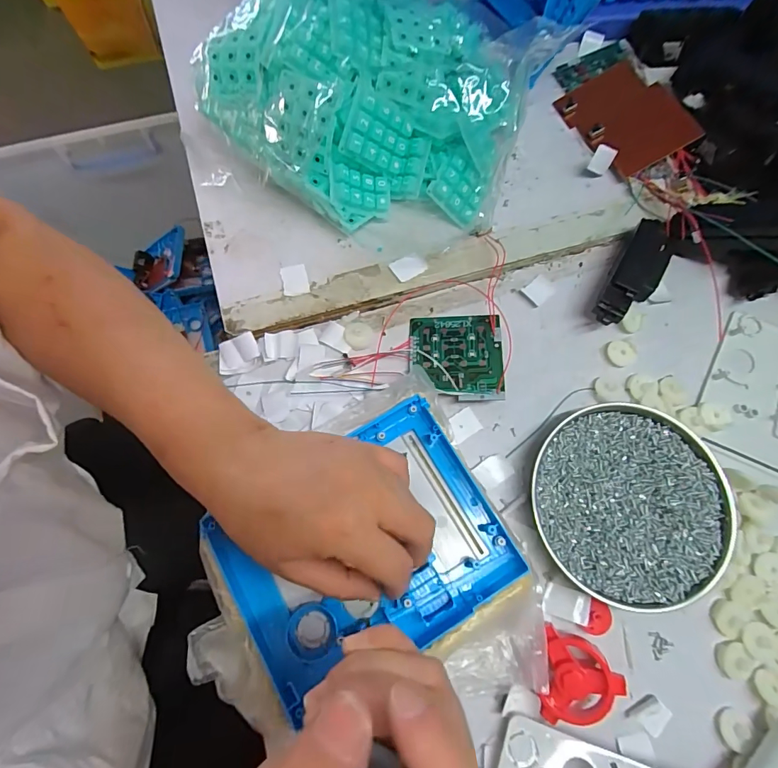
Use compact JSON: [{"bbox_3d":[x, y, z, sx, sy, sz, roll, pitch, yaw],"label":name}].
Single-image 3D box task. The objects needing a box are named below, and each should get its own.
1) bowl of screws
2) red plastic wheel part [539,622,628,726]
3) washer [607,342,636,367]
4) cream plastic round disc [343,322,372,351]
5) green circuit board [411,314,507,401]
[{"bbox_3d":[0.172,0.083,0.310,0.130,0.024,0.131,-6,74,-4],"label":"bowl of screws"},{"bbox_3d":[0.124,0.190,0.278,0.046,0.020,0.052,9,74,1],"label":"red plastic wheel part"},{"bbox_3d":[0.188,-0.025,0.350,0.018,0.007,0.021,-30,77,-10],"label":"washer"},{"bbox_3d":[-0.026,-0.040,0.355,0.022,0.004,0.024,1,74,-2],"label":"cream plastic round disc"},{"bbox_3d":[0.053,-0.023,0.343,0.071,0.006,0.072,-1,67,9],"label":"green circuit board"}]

----

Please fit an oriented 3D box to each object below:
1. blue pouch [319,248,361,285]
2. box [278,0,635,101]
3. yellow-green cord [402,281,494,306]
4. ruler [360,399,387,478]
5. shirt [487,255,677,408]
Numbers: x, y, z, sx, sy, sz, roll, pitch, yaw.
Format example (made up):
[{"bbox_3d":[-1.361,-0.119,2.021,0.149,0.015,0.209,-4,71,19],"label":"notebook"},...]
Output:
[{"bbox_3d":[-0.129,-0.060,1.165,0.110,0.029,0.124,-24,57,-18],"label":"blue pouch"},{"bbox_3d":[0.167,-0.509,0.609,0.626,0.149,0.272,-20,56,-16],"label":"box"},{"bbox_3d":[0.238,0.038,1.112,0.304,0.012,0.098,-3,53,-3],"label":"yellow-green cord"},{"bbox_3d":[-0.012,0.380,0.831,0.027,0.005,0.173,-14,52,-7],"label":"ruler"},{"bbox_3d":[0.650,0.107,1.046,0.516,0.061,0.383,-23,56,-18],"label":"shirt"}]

----

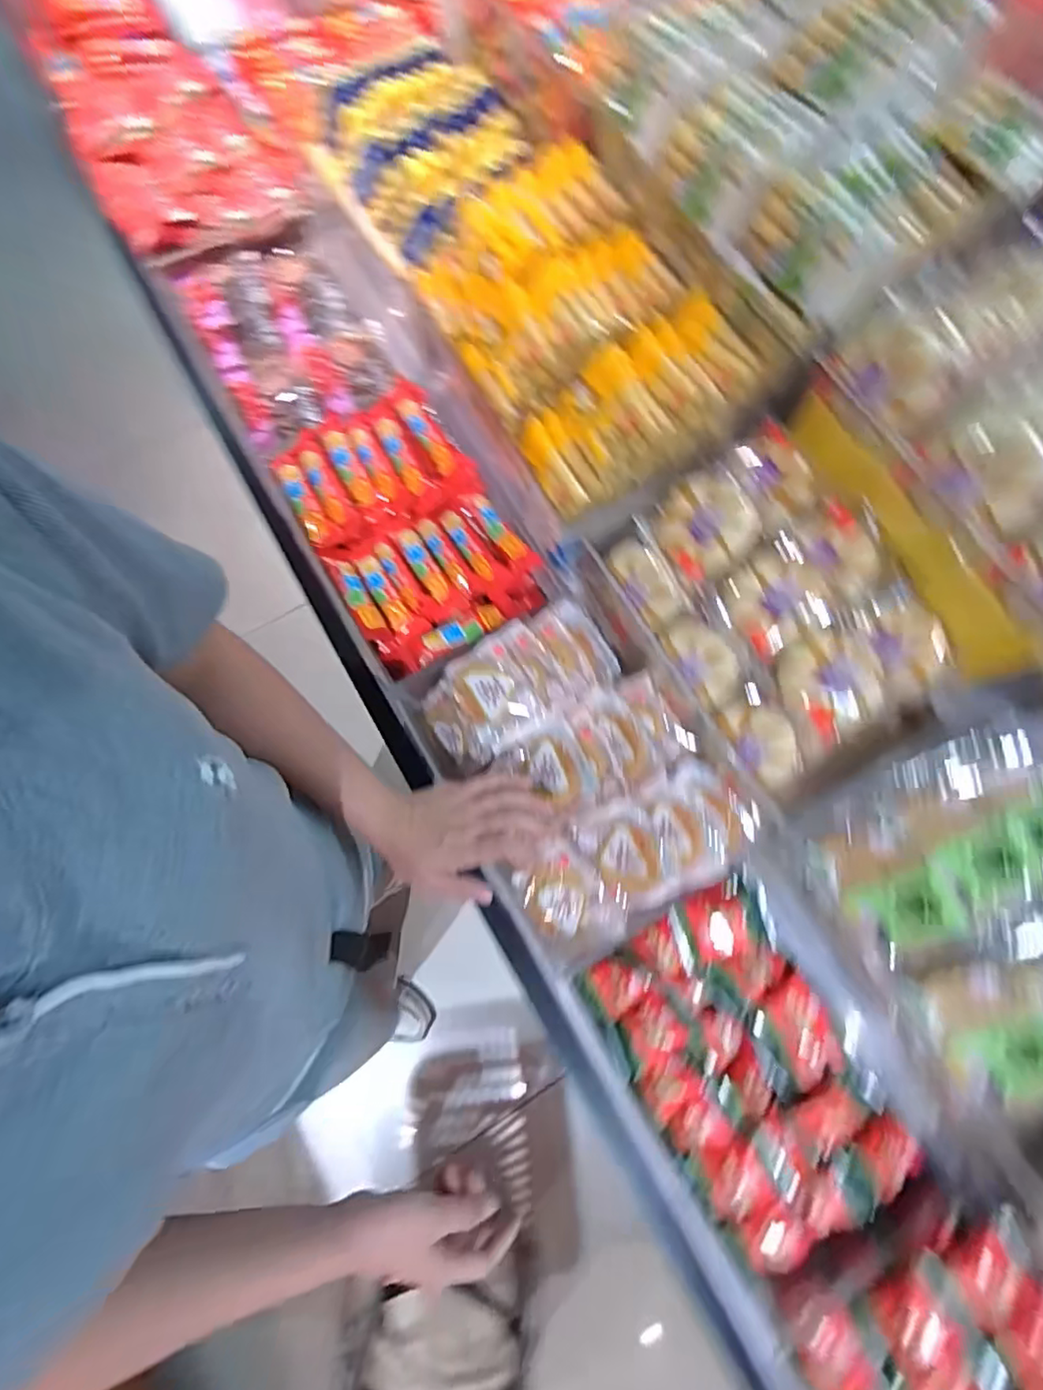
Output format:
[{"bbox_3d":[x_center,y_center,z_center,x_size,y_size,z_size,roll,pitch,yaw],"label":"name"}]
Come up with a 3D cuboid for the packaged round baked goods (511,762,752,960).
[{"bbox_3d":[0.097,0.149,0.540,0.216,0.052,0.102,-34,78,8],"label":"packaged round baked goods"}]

----

In the material above, which lines contain "pitch"? Copy each of them.

Use compact JSON: [{"bbox_3d":[x, y, z, sx, sy, sz, roll, pitch, yaw],"label":name}].
Numbers: x, y, z, sx, sy, sz, roll, pitch, yaw.
[{"bbox_3d":[x_center,y_center,z_center,x_size,y_size,z_size,roll,pitch,yaw],"label":"name"}]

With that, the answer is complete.